De plus, les carnivores affectent l’évolution des comportements de prédation des groupes humains. Carnivores et humains partagent en effet des niches écologiques proches. Ils coévoluent et coexistent dans les mêmes environnements, si bien qu’ils entrent régulièrement en compétition. Des modifications des stratégies de subsistance des prédateurs (aussi bien humains que non-humains) sont ainsi induites par des processus de pression de compétition. Cependant ces éléments écologiques et le rôle du carnivore sur l’évolution des comportements humains restent trop peu considérés.

Le site archéologique et paléontologique dit Les Auzières (Méthamis, Vaucluse) s’inscrit dans le cadre de ces problématiques d’interactions entre Hominidés et Carnivores. L’exploitation des données issues de la fouille fait de ce site à occupation mixte un élément clef pour la compréhension du rôle des Carnivores dans le milieu karstique.

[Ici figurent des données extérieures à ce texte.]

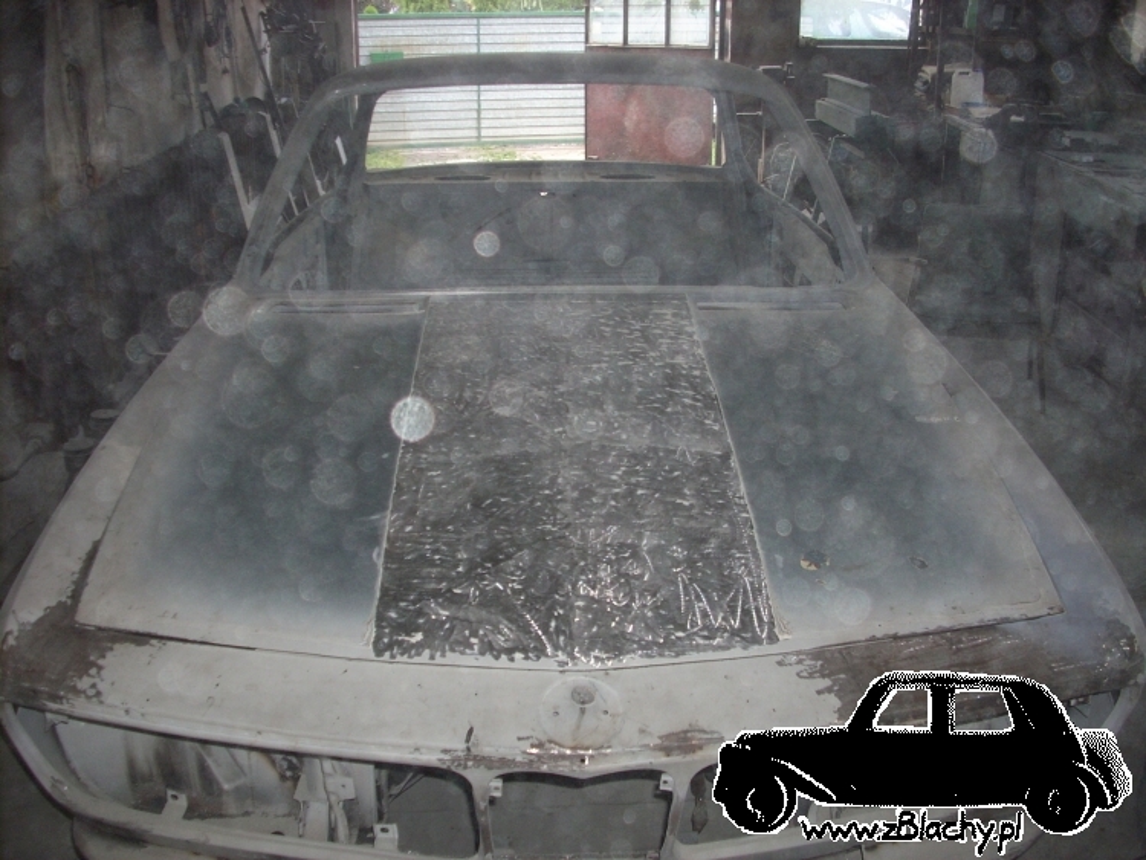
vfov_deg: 38.7
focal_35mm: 37
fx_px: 1225
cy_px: 430
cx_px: 573
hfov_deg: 50.1
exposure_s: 1/60
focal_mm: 6.2
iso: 100
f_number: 2.8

Rare site daté du Paléolithique moyen du secteur des gorges de la Nesque, il y constitue l’unique occurrence néandertalienne (à l’exception du Bau de l’Aubesier, dont l’occupation est plus ancienne). Le site présente une importante séquence stratigraphique (plus de 4 mètres de remplissage) qui reflète des modalités d’occupations diversifiées : depuis les occupations humaines néandertaliennes de courtes durées au cours du Stade Isotopique 5 (environ 100000 ans avant le présent) jusqu’aux tanières d’hyènes du Stade Isotopique 4 (environ 60000 ans avant le présent).